B-scanner allows the user to analyse and compare the relative antigenicity of large collections of linear peptide B-epitopes, for example, selected by some other criteria - by their uniqueness (complexity), exposure at the surface of the molecule, hydrophobicity etc. The program can analyse large databases of epitopes, selecting the best (or best fragments of the required size) from the analysed sequences. The program employs the same algorithm and matrices as EpiQuest-B.
Prediction and Immunodominance of CTL epitopes
EpiQuest-T locates the areas of potential CTL epitopes and their relative "strength" based on the context of amino acid in linear protein sequence ( the analysed area). The prediction of dominant CTL epitopes is very accurate and is MHC-restricted. We constantly release new analysis matrices for various haplotypes.
Based on the same algorithm and MHC-specific matrices as EpiQuest-T, T-Scanner lets the user compare the antigenicity ("strength") of multiple epitope sequences, isolated by some other way. Originally, the program was developed for functional ranking of the epitopes isolated from a donor's cells, but can also be successfully used to rank the epitopes predicted by other programs (i.e. by approaches based on prediction proteosomal cleavage or MHC-binding)

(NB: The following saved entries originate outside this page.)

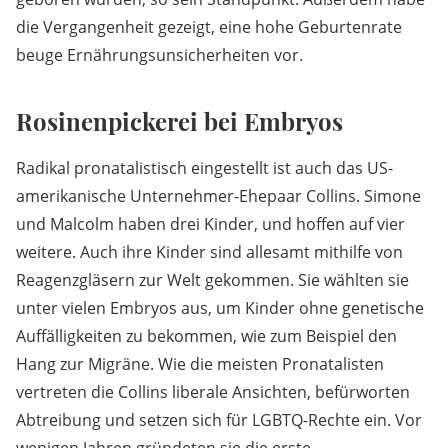
die Vergangenheit gezeigt, eine hohe Geburtenrate
beuge Ernährungsunsicherheiten vor.
Rosinenpickerei bei Embryos
Radikal pronatalistisch eingestellt ist auch das US-
amerikanische Unternehmer-Ehepaar Collins. Simone
und Malcolm haben drei Kinder, und hoffen auf vier
weitere. Auch ihre Kinder sind allesamt mithilfe von
Reagenzgläsern zur Welt gekommen. Sie wählten sie
unter vielen Embryos aus, um Kinder ohne genetische
Auffälligkeiten zu bekommen, wie zum Beispiel den
Hang zur Migräne. Wie die meisten Pronatalisten
vertreten die Collins liberale Ansichten, befürworten
Abtreibung und setzen sich für LGBTQ-Rechte ein. Vor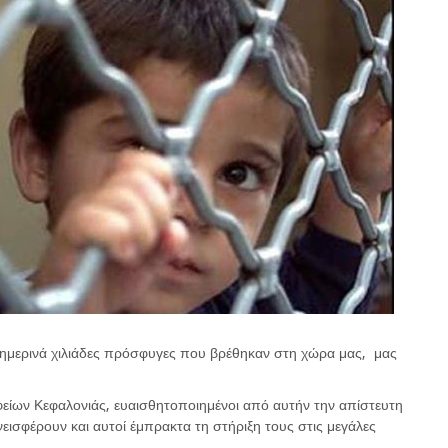
ημερινά χιλιάδες πρόσφυγες που βρέθηκαν στη χώρα μας, μας
είων Κεφαλονιάς, ευαισθητοποιημένοι από αυτήν την απίστευτη
ισφέρουν και αυτοί έμπρακτα τη στήριξη τους στις μεγάλες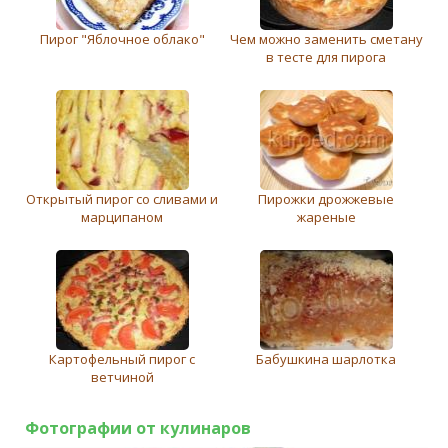
Пирог "Яблочное облако"
Чем можно заменить сметану
в тесте для пирога
Открытый пирог со сливами и
Пирожки дрожжевые
марципаном
жареные
Картофельный пирог с
Бабушкина шарлотка
ветчиной
Фотографии от кулинаров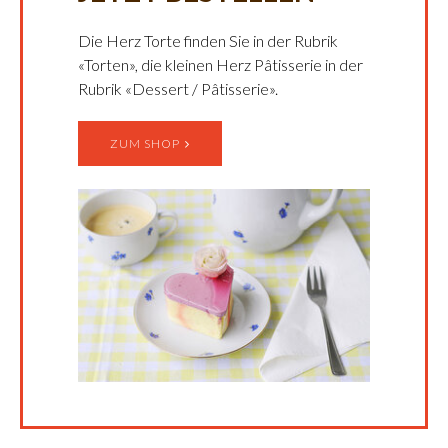
Die Herz Torte finden Sie in der Rubrik
«Torten», die kleinen Herz Pâtisserie in der
Rubrik «Dessert / Pâtisserie».
ZUM SHOP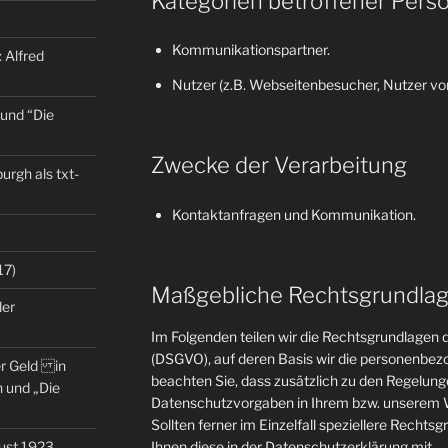
Kategorien betroffener Pers
Kommunikationspartner.
 Alfred
Nutzer (z.B. Webseitenbesucher, Nutzer von
 und “Die
Zwecke der Verarbeitung
rgh als txt-
Kontaktanfragen und Kommunikation.
17)
Maßgebliche Rechtsgrundla
der
Im Folgenden teilen wir die Rechtsgrundlage
(DSGVO), auf deren Basis wir die personenbezo
er Geld in
beachten Sie, dass zusätzlich zu den Regelun
 und „Die
Datenschutzvorgaben in Ihrem bzw. unserem W
Sollten ferner im Einzelfall speziellere Rechts
gust 1923
Ihnen diese in der Datenschutzerklärung mit.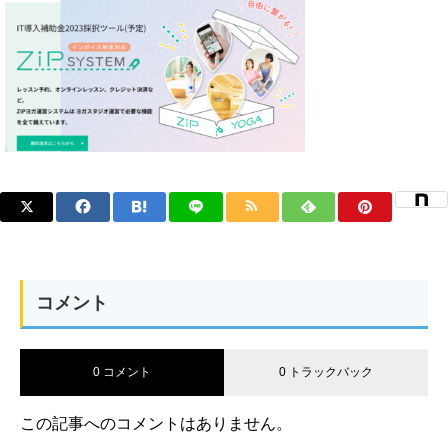
コメント
0 コメント
0 トラックバック
この記事へのコメントはありません。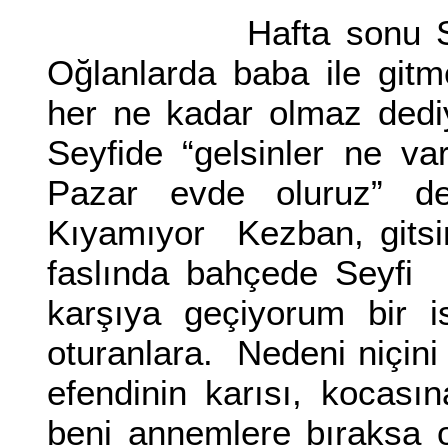
Hafta sonu Seyfinin
Oğlanlarda baba ile gitm
her ne kadar olmaz dedi
Seyfide “gelsinler ne v
Pazar evde oluruz” de
Kıyamıyor Kezban, gitsi
faslında bahçede Seyfi 
karşıya geçiyorum bir i
oturanlara. Nedeni niçin
efendinin karısı, kocası
beni annemlere bıraksa 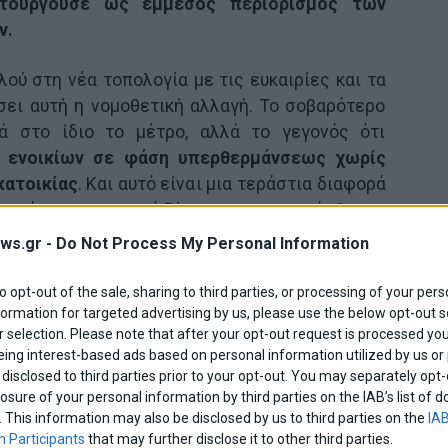
ιτουργούσε ως έμμεσος περιορισμός των
ν.
ύ στη νέα τοπολογία με τις ευκαιρίες και τα
σει αυτή η νομοθετική αλλαγή. Το σοβαρότερο
 στο ίδιο το μέτρο, αλλά το γεγονός ότι
 ενοικίων σε φάση υπερθερμάνσεως χωρίς
κατοικίας
. Και αυτό είναι μια τεράστια διαφορά
 τεράστιο κοινωνικό ζήτημα εν τω γεννάσθαι.
ws.gr -
Do Not Process My Personal Information
ό τις ελάχιστες χώρες της Ευρωπαϊκής Ένωσης
τική προστασία ή κοινωνική κατοικία για
to opt-out of the sale, sharing to third parties, or processing of your pers
, με αυτή τη ρύθμιση το κράτος καταργεί μια
formation for targeted advertising by us, please use the below opt-out s
 selection. Please note that after your opt-out request is processed y
φή προστασίας των ενοικιαστών, έστω και για
eing interest-based ads based on personal information utilized by us or
προσφέρει εναλλακτικό μηχανισμό ασφαλείας.
disclosed to third parties prior to your opt-out. You may separately opt-
losure of your personal information by third parties on the IAB’s list o
φέστερο αν ληφθεί υπόψη ότι
περίπου ένα
. This information may also be disclosed by us to third parties on the
IAB
ές θεωρούνται οικονομικά ευάλωτοι και
 Participants
that may further disclose it to other third parties.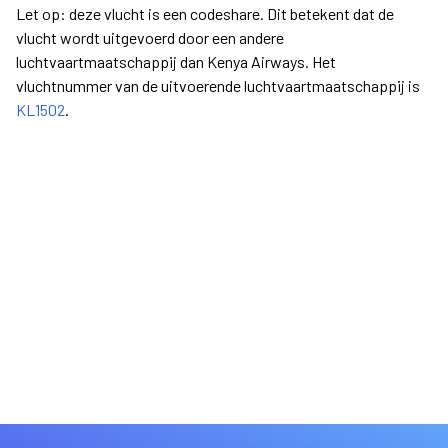
Let op: deze vlucht is een codeshare. Dit betekent dat de
vlucht wordt uitgevoerd door een andere
luchtvaartmaatschappij dan Kenya Airways. Het
vluchtnummer van de uitvoerende luchtvaartmaatschappij is
KL1502
.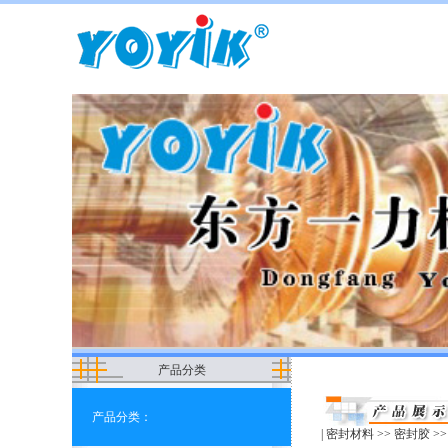
产品分类
产品分类：
|
密封材料
>>
密封胶
>>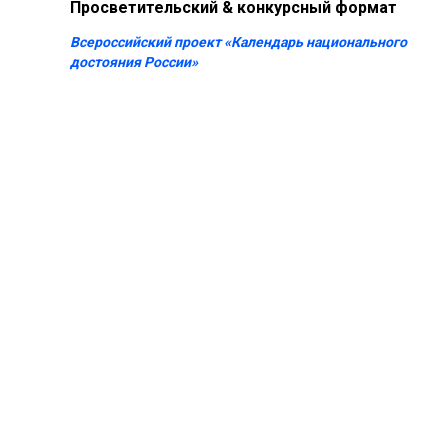
Просветительский & конкурсный формат
Всероссийский проект «Календарь национального
достояния России»
Контакты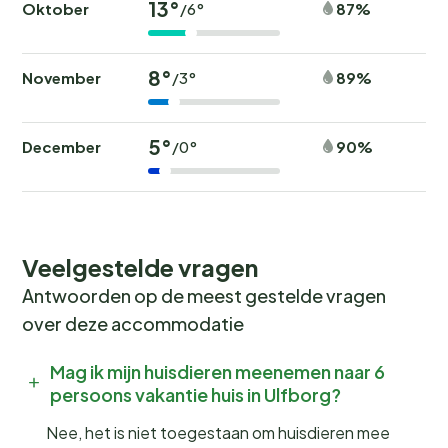
13°
Oktober
87%
/6°
8°
November
89%
/3°
5°
December
90%
/0°
Veelgestelde vragen
Antwoorden op de meest gestelde vragen
over deze accommodatie
Mag ik mijn huisdieren meenemen naar 6
persoons vakantie huis in Ulfborg?
Nee, het is niet toegestaan om huisdieren mee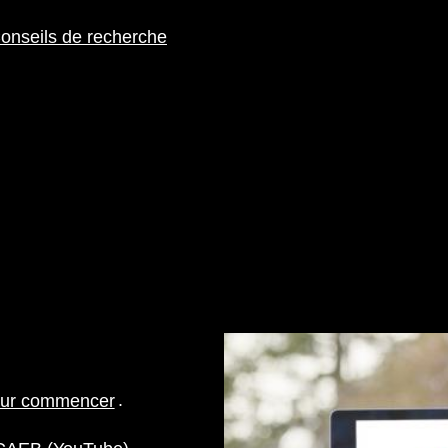
onseils de recherche
ur commencer
.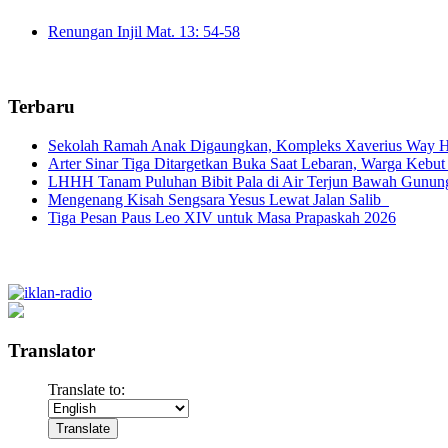
Renungan Injil Mat. 13: 54-58
Terbaru
Sekolah Ramah Anak Digaungkan, Kompleks Xaverius Way Ha
Arter Sinar Tiga Ditargetkan Buka Saat Lebaran, Warga Kebut
LHHH Tanam Puluhan Bibit Pala di Air Terjun Bawah Gunun
Mengenang Kisah Sengsara Yesus Lewat Jalan Salib
Tiga Pesan Paus Leo XIV untuk Masa Prapaskah 2026
Translator
Translate to: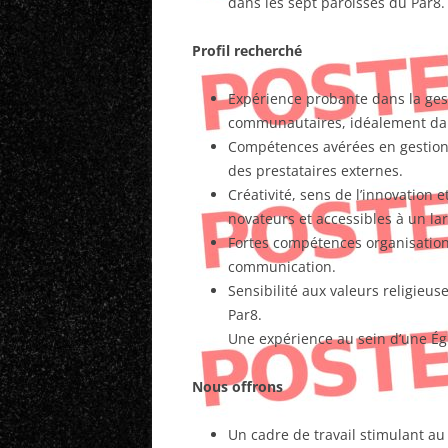
dans les sept paroisses du Par8.
Profil recherché
Expérience probante dans la gest
communautaires, idéalement dan
Compétences avérées en gestion
des prestataires externes.
Créativité, sens de l’innovation e
novateurs et accessibles à un lar
Fortes compétences organisationne
communication.
Sensibilité aux valeurs religieu
Par8.
Une expérience au sein d’une Égli
Nous offrons
Un cadre de travail stimulant a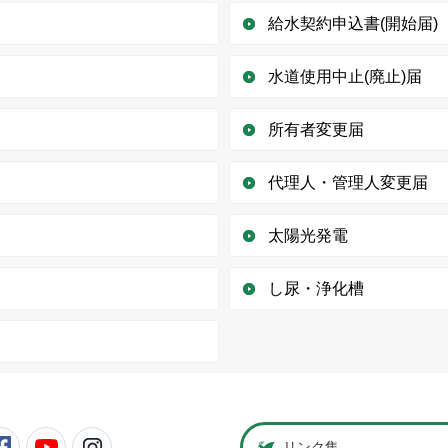
給水契約申込書(開始届)
水道使用中止(廃止)届
所有者変更届
代理人・管理人変更届
太陽光発電
し尿・浄化槽
町公式Twitter
鳩山町公式Facebook
鳩山町公式YouTube
鳩山町公式Instagram
リンク集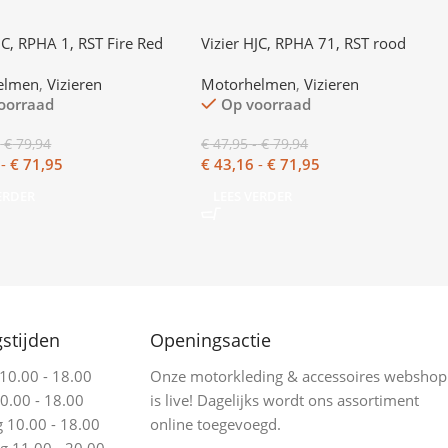
JC, RPHA 1, RST Fire Red
Vizier HJC, RPHA 71, RST rood
elmen
,
Vizieren
Motorhelmen
,
Vizieren
oorraad
Op voorraad
-
€
79,94
€
47,95
-
€
79,94
-
€
71,95
€
43,16
-
€
71,95
ERDER
LEES VERDER
stijden
Openingsactie
0.00 - 18.00
Onze motorkleding & accessoires webshop
0.00 - 18.00
is live! Dagelijks wordt ons assortiment
10.00 - 18.00
online toegevoegd.
 11.00 - 20.00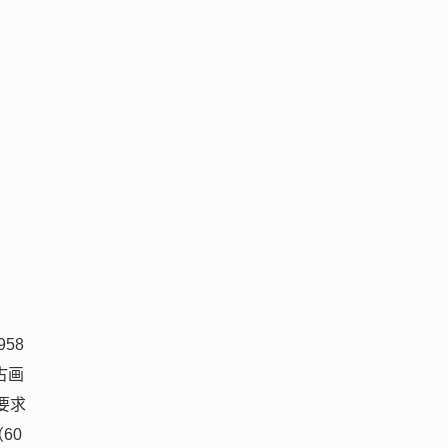
。
58
古画
要求
60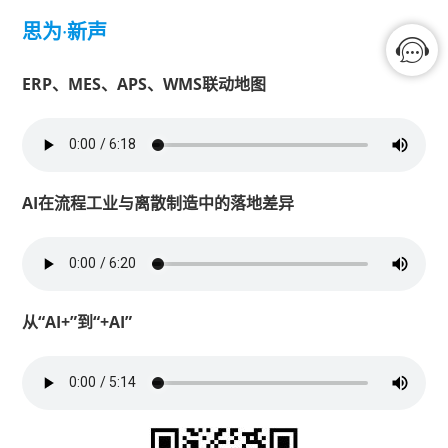
思为
·
新声
ERP、MES、APS、WMS联动地图
AI在流程工业与离散制造中的落地差异
从“AI+”到“+AI”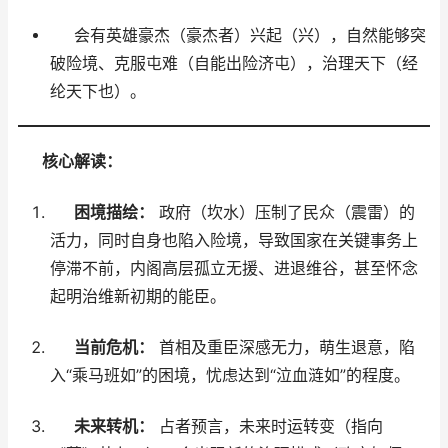
会有英雄豪杰（豪杰者）兴起（兴），自然能够突
破险境、克服屯难（自能出险济屯），治理天下（经
纶天下也）。
核心解读：
困境描绘：
政府（坎水）压制了民众（震雷）的
活力，同时自身也陷入险境，导致国家在关键事务上
停滞不前，内阁高层孤立无援、进退维谷，甚至怀念
起明治维新初期的能臣。
当前危机：
首相及重臣深感无力，萌生退意，陷
入“乘马班如”的困境，忧虑达到“泣血涟如”的程度。
未来转机：
占者预言，未来时运转变（指向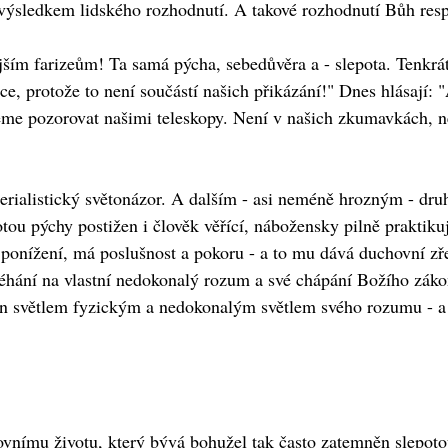
) výsledkem lidského rozhodnutí. A takové rozhodnutí Bůh resp
jším farizeům! Ta samá pýcha, sebedůvěra a - slepota. Tenkrá
, protože to není součástí našich přikázání!" Dnes hlásají: "
e pozorovat našimi teleskopy. Není v našich zkumavkách, n
terialistický světonázor. A dalším - asi neméně hrozným - dr
potou pýchy postižen i člověk věřící, nábožensky pilně praktik
ponížení, má poslušnost a pokoru - a to mu dává duchovní zřen
léhání na vlastní nedokonalý rozum a své chápání Božího záko
jen světlem fyzickým a nedokonalým světlem svého rozumu - a
nímu životu, který bývá bohužel tak často zatemněn slepotou 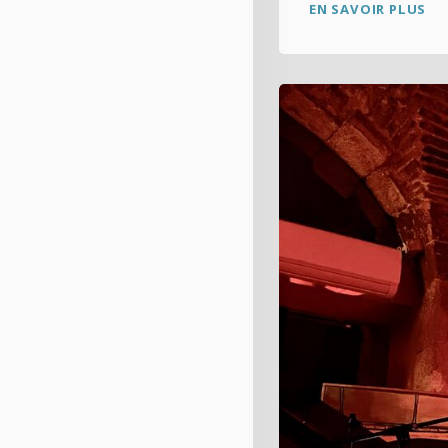
EN SAVOIR PLUS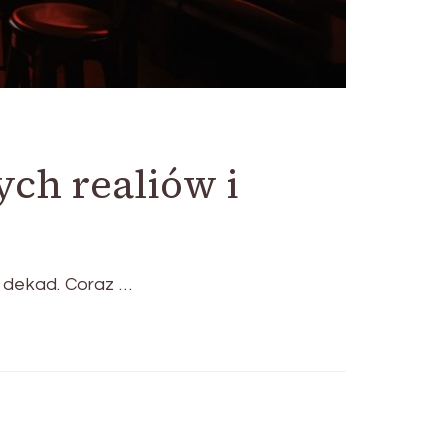
ych realiów i
 dekad. Coraz …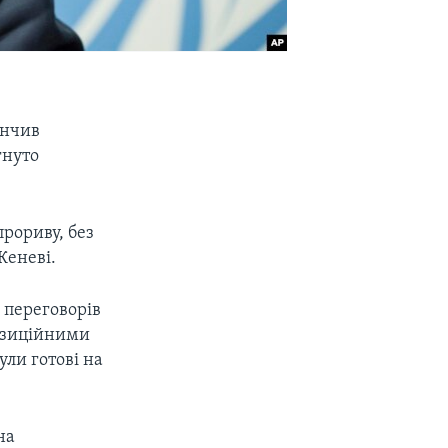
інчив
гнуто
прориву, без
Женеві.
 переговорів
позиційними
ули готові на
на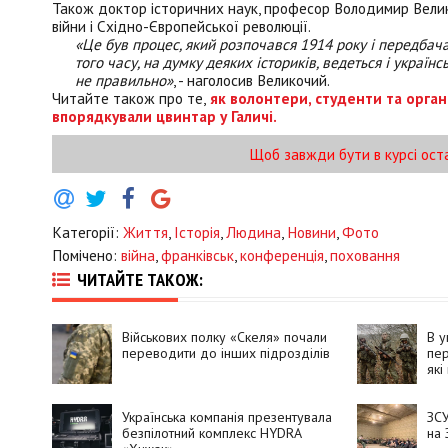
Також доктор історичних наук, професор Володимир Велико
війни і Східно-Європейської революції.
«Це був процес, який розпочався 1914 року і передба
того часу, на думку деяких істориків, ведеться і українс
не правильно»
, - наголосив Великочий.
Читайте також про те,
як волонтери, студенти та орган
впорядкували цвинтар у Галичі.
Щоб завжди бути в курсі ост
Категорії:
Життя
,
Історія
,
Людина
,
Новини
,
Фото
Помічено:
війна
,
франківськ
,
конференція
,
поховання
ЧИТАЙТЕ ТАКОЖ:
Військових полку «Скеля» почали
В у
переводити до інших підрозділів
пер
які
Українська компанія презентувала
ЗСУ
безпілотний комплекс HYDRA
на 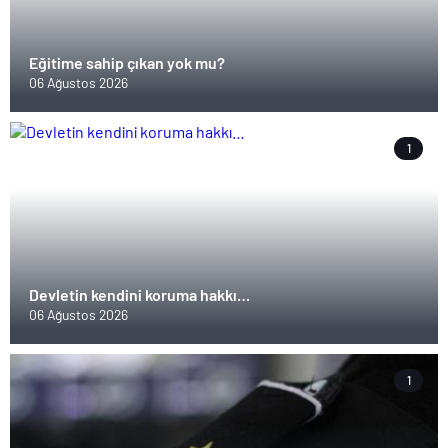
Eğitime sahip çıkan yok mu?
06 Ağustos 2026
1
Devletin kendini koruma hakkı…
06 Ağustos 2026
1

Surface accessibility of protein domains
The program EpiQuest-A analyses the probability of proteins domain exposure at the surface of the folded protein. The program is designed to select the domains (and peptide epitopes) that will be accessible for antibody binding at the surface of the intact protein molecule.
Complexity of protein domains
As the peptide epitopes (or molecule's domain) used as antigen (for making antibody or within the vaccine) should elicit a specific immune response, the program EpiQuest-C analyses the level of complexity and potential immunological uniqueness for domains of the protein on the basis of its primary sequence. It can be also used to locate organised and disorganized areas of the protein in evolutionary studies.
Based on the same algorithm and the values matrix as EpiQuest-C, the program allows screening large numbers of peptide epitopes (B or T) for their relative (or absolute) uniqueness.
Hydropathy of protein domains
The program allows the user to build the hydropathy profile of the protein sequence based on six different value matrices for hydrophobic and hydrophilic amino acids. The matrices were adjusted to deliver the comparable results.
Stability & Mutability of protein domains
A program to evaluate the probability of spontaneous mutations in various regions in the absence of selective pressure (based on probabilities of a single individual amino acid replacements). Allows the user to select regions most prone to stability in fast replicating and evolving sequences accumulating point mutations (i.e. viral proteins).
Statistics for Protein Sequence
A simple tool to review the amino acid composition of the protein or peptide sequence of interest. Provides statistics for types of amino acids in a sequence or a collection of sequences.
Protein Charge and pI point
A utility program to predict the pI (isoelectric) point of a peptide/protein, as well as its charge at different pH. Created for working with peptides, although quite extensively tested with protein sequences as well. On the set of proteins with experimentally determined pI points, InCharge performs better than its analogues and competitors. This was true for proteins ranging in size from 5 to 200kD.